[Records from a dataset]
------------------------------

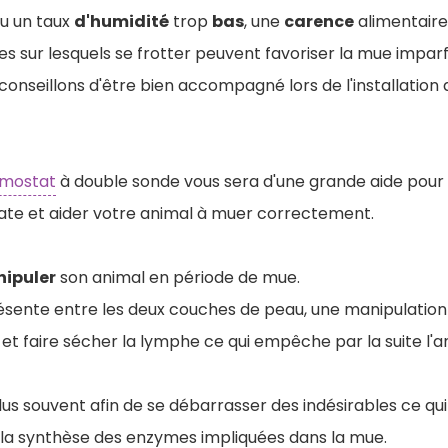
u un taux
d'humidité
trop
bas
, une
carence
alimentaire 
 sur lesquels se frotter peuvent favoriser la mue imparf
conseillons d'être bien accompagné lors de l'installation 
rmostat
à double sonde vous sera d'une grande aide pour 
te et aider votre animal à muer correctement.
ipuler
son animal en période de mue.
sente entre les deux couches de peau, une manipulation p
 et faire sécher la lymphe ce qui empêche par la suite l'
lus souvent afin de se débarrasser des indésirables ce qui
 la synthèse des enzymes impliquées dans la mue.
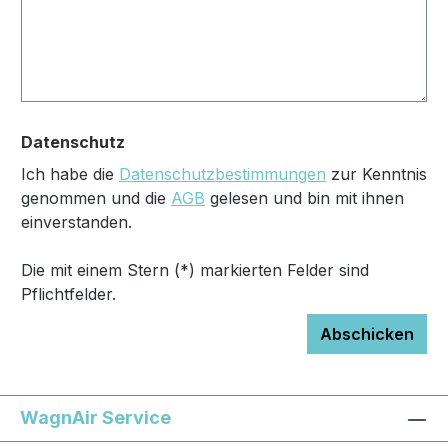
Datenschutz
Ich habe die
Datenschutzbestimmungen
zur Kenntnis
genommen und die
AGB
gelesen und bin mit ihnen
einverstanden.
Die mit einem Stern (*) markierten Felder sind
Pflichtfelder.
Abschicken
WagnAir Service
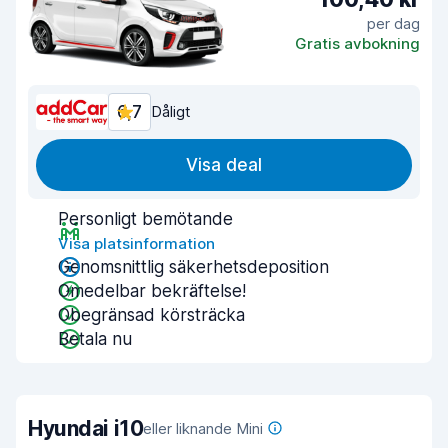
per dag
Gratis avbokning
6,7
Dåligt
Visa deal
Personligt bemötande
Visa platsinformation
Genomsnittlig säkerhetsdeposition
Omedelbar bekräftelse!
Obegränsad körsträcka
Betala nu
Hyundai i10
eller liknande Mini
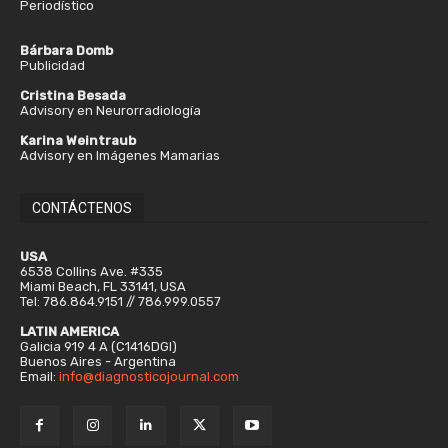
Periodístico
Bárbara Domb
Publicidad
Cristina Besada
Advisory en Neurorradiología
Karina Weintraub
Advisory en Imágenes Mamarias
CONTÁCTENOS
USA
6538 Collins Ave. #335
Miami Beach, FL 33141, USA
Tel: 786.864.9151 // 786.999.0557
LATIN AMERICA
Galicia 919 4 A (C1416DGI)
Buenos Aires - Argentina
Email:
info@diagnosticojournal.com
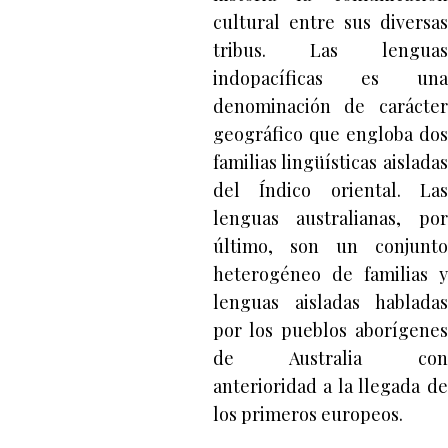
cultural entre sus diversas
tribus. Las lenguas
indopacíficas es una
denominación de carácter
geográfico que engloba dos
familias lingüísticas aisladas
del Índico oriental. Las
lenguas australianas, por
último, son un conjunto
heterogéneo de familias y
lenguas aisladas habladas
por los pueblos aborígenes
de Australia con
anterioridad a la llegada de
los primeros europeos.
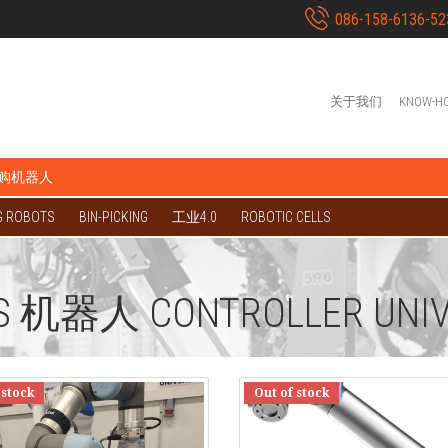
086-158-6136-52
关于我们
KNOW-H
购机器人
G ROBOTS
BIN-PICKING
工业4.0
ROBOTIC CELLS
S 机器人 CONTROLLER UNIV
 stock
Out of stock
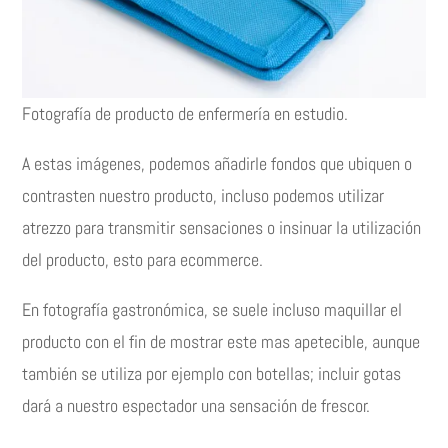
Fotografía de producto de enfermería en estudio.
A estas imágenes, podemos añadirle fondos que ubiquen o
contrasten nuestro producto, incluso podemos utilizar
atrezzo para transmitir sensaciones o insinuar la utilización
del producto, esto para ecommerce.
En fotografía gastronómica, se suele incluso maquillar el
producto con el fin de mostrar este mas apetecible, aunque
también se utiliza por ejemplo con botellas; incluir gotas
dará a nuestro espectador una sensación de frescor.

------------------------------

▸ Exercise directions
Output each line of the records exactly. Any picture is skipped.

▸ Answer to this exercise
u un taux
d'humidité
trop
bas
, une
carence
alimentaire 
 sur lesquels se frotter peuvent favoriser la mue imparf
conseillons d'être bien accompagné lors de l'installation 
rmostat
à double sonde vous sera d'une grande aide pour 
te et aider votre animal à muer correctement.
ipuler
son animal en période de mue.
sente entre les deux couches de peau, une manipulation p
 et faire sécher la lymphe ce qui empêche par la suite l'
lus souvent afin de se débarrasser des indésirables ce qui
 la synthèse des enzymes impliquées dans la mue.
Datenschutz
Ich habe die
Datenschutzbestimmungen
zur Kenntnis
genommen und die
AGB
gelesen und bin mit ihnen
einverstanden.
Die mit einem Stern (*) markierten Felder sind
Pflichtfelder.
Abschicken
WagnAir Service
per dag
Gratis avbokning
6,7
Dåligt
Visa deal
Personligt bemötande
Visa platsinformation
Genomsnittlig säkerhetsdeposition
Omedelbar bekräftelse!
Obegränsad körsträcka
Betala nu
Hyundai i10
eller liknande Mini
Periodístico
Bárbara Domb
Publicidad
Cristina Besada
Advisory en Neurorradiología
Karina Weintraub
Advisory en Imágenes Mamarias
CONTÁCTENOS
USA
6538 Collins Ave. #335
Miami Beach, FL 33141, USA
Tel: 786.864.9151 // 786.999.0557
LATIN AMERICA
Galicia 919 4 A (C1416DGI)
Buenos Aires - Argentina
Email:
info@diagnosticojournal.com
cultural entre sus diversas
tribus. Las lenguas
indopacíficas es una
denominación de carácter
geográfico que engloba dos
familias lingüísticas aisladas
del Índico oriental. Las
lenguas australianas, por
último, son un conjunto
heterogéneo de familias y
lenguas aisladas habladas
por los pueblos aborígenes
de Australia con
anterioridad a la llegada de
los primeros europeos.
086-158-6136-52
关于我们
KNOW-H
购机器人
G ROBOTS
BIN-PICKING
工业4.0
ROBOTIC CELLS
S 机器人 CONTROLLER UNIV
 stock
Out of stock
Fotografía de producto de enfermería en estudio.
A estas imágenes, podemos añadirle fondos que ubiquen o
contrasten nuestro producto, incluso podemos utilizar
atrezzo para transmitir sensaciones o insinuar la utilización
del producto, esto para ecommerce.
En fotografía gastronómica, se suele incluso maquillar el
producto con el fin de mostrar este mas apetecible, aunque
también se utiliza por ejemplo con botellas; incluir gotas
dará a nuestro espectador una sensación de frescor.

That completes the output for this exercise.